REQUIRED WORK
Exact transcript, pictures excluded: write out every record below.
THE INPUT Block Start
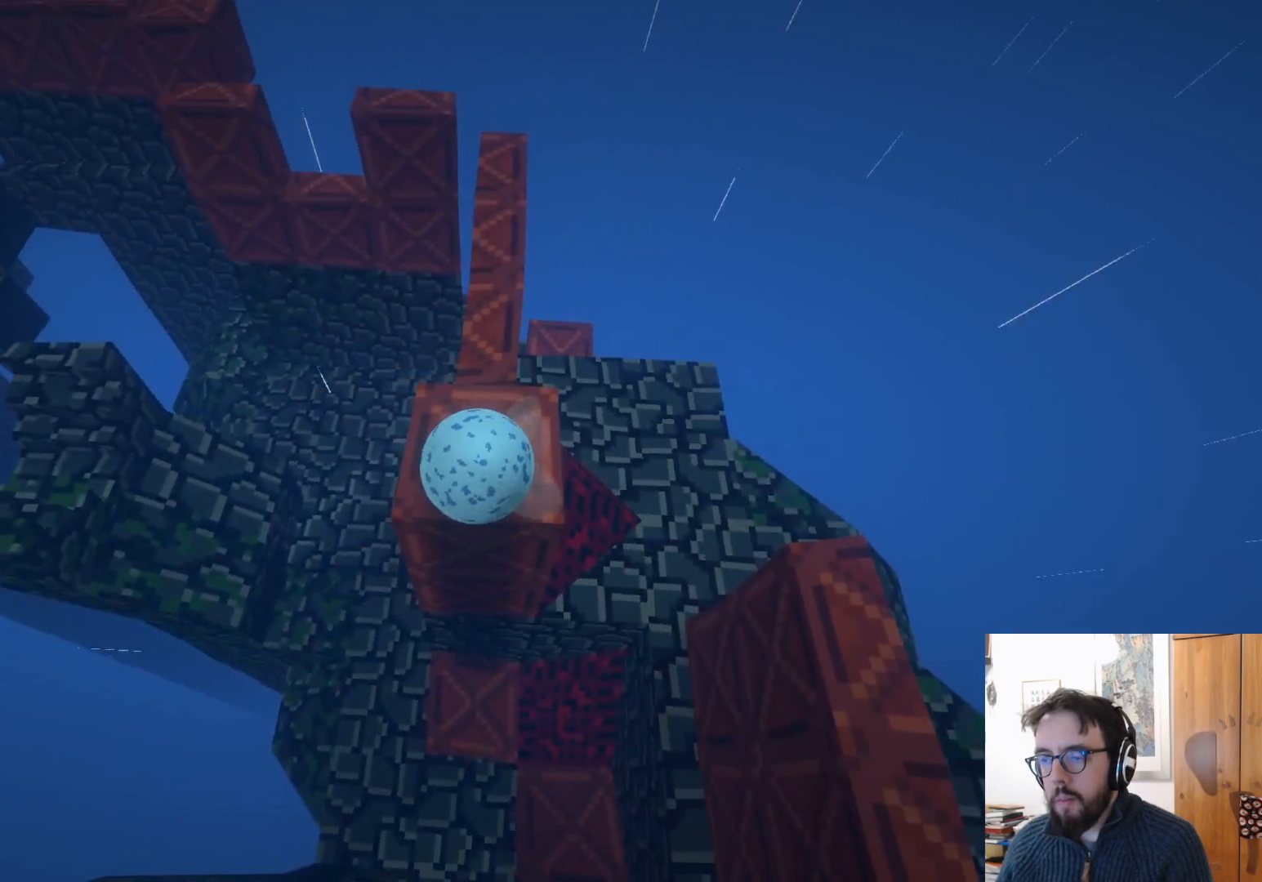
{"buttons": [], "left_stick": "up", "right_stick": "center", "events": [[50, "left_stick", "down-right"], [233, "left_stick", "center"], [300, "left_stick", "up"]]}
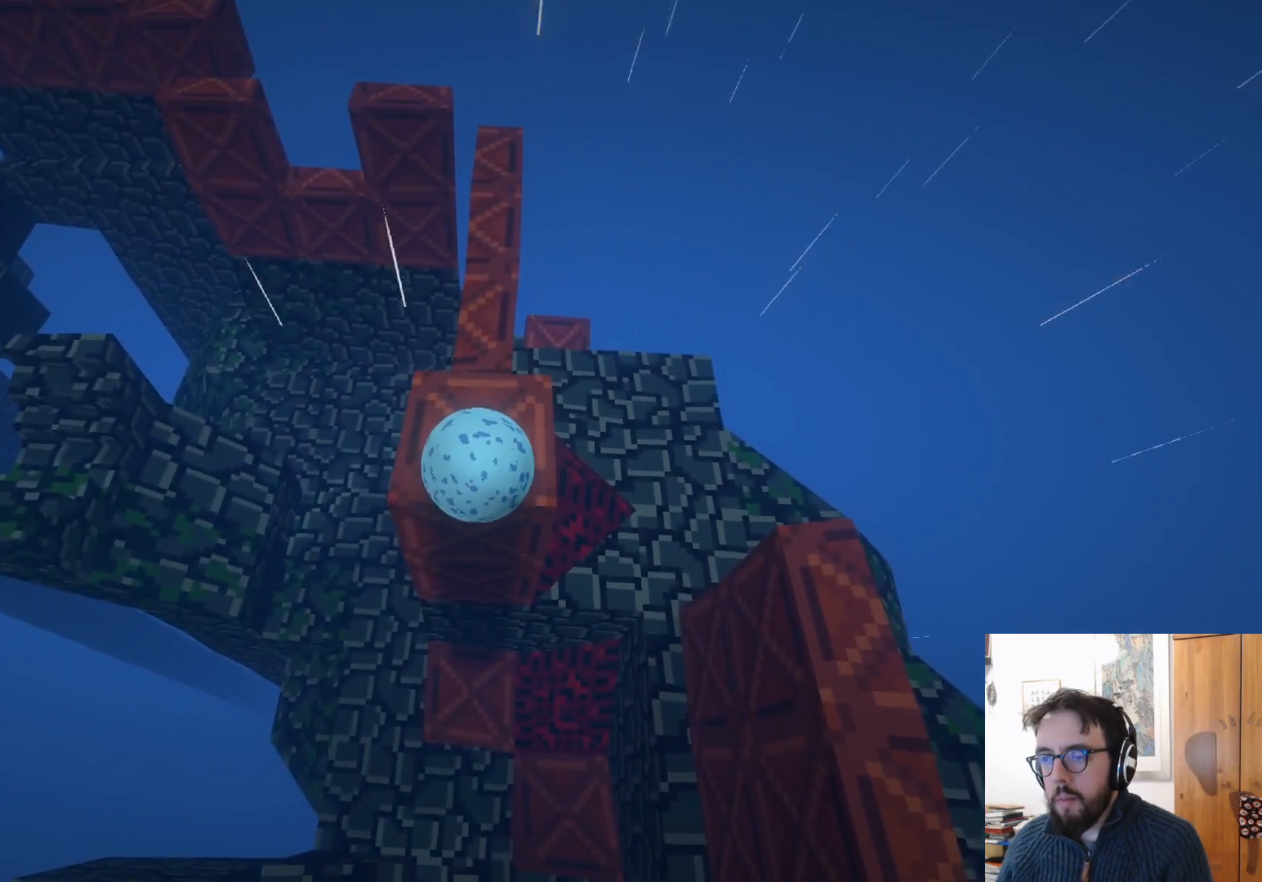
{"buttons": [], "left_stick": "center", "right_stick": "up-right", "events": [[250, "right_stick", "up-right"], [267, "left_stick", "center"]]}
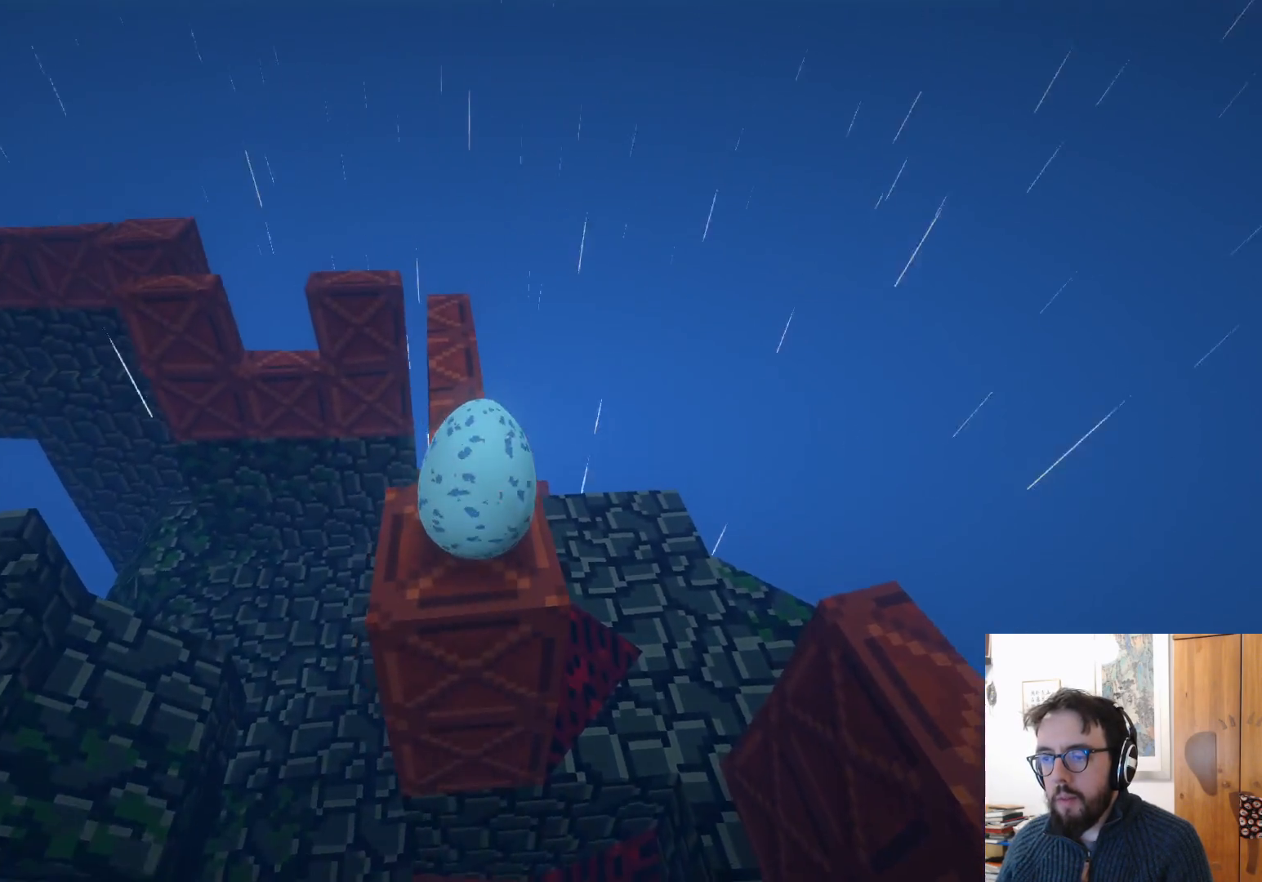
{"buttons": [], "left_stick": "down-left", "right_stick": "center", "events": [[150, "right_stick", "center"], [200, "left_stick", "down-right"], [433, "left_stick", "down-left"]]}
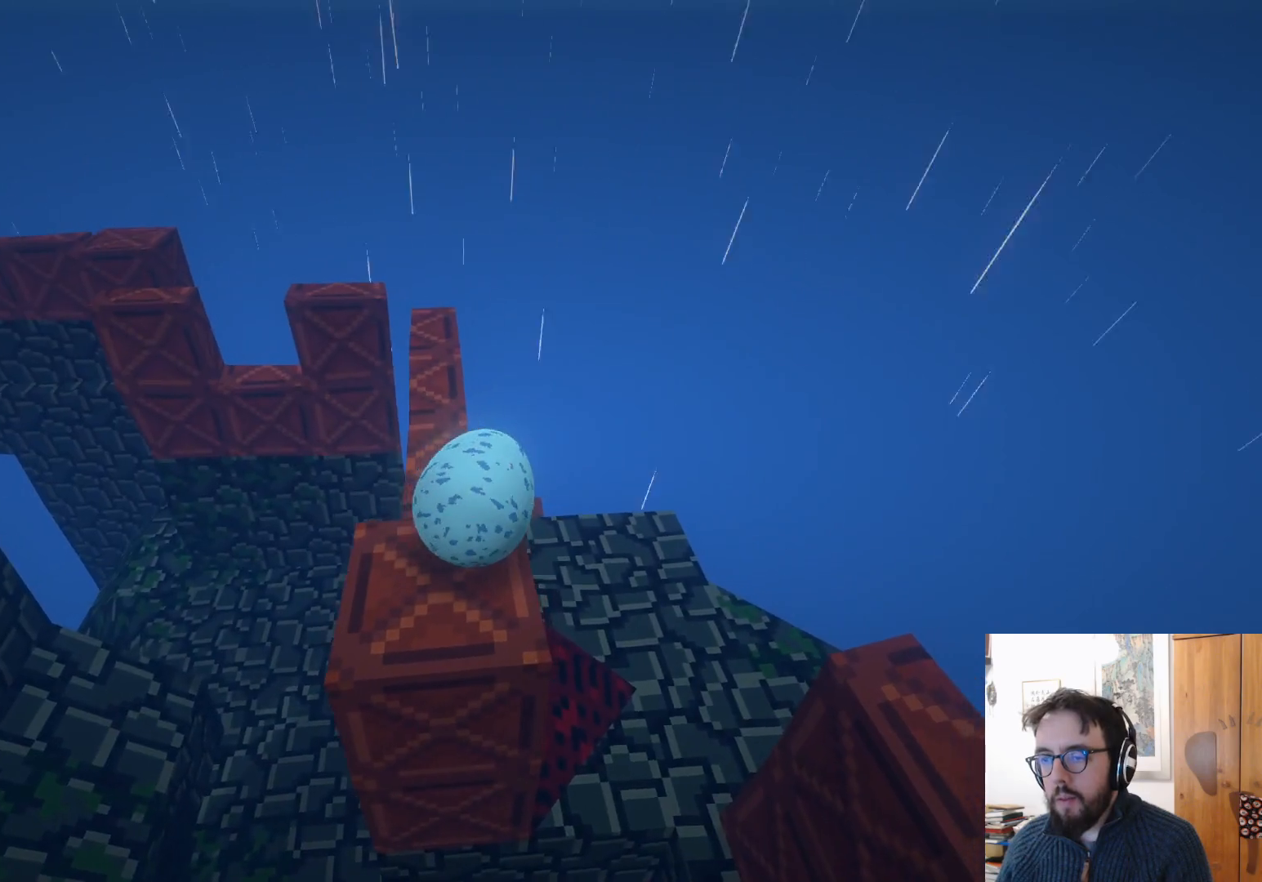
{"buttons": [], "left_stick": "center", "right_stick": "up-left", "events": [[100, "right_stick", "up-left"], [317, "left_stick", "center"]]}
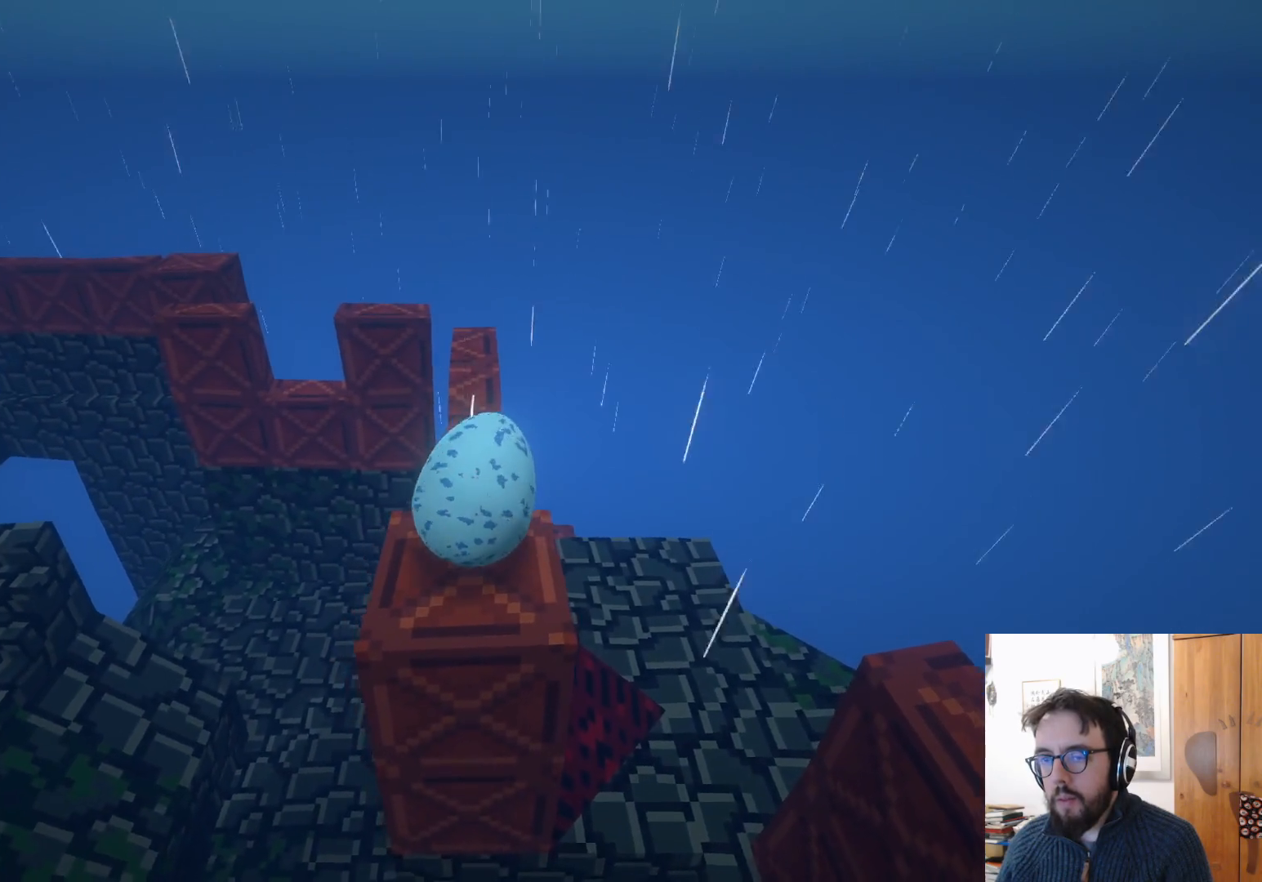
{"buttons": [], "left_stick": "center", "right_stick": "center", "events": [[117, "left_stick", "down-right"], [167, "right_stick", "left"], [267, "left_stick", "center"], [433, "right_stick", "center"]]}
THE INPUT Block End
RESPONSE TO THE TASK
{"buttons": [], "left_stick": "up", "right_stick": "center", "events": [[50, "left_stick", "down-right"], [233, "left_stick", "center"], [300, "left_stick", "up"]]}
{"buttons": [], "left_stick": "center", "right_stick": "up-right", "events": [[250, "right_stick", "up-right"], [267, "left_stick", "center"]]}
{"buttons": [], "left_stick": "down-left", "right_stick": "center", "events": [[150, "right_stick", "center"], [200, "left_stick", "down-right"], [433, "left_stick", "down-left"]]}
{"buttons": [], "left_stick": "center", "right_stick": "up-left", "events": [[100, "right_stick", "up-left"], [317, "left_stick", "center"]]}
{"buttons": [], "left_stick": "center", "right_stick": "center", "events": [[117, "left_stick", "down-right"], [167, "right_stick", "left"], [267, "left_stick", "center"], [433, "right_stick", "center"]]}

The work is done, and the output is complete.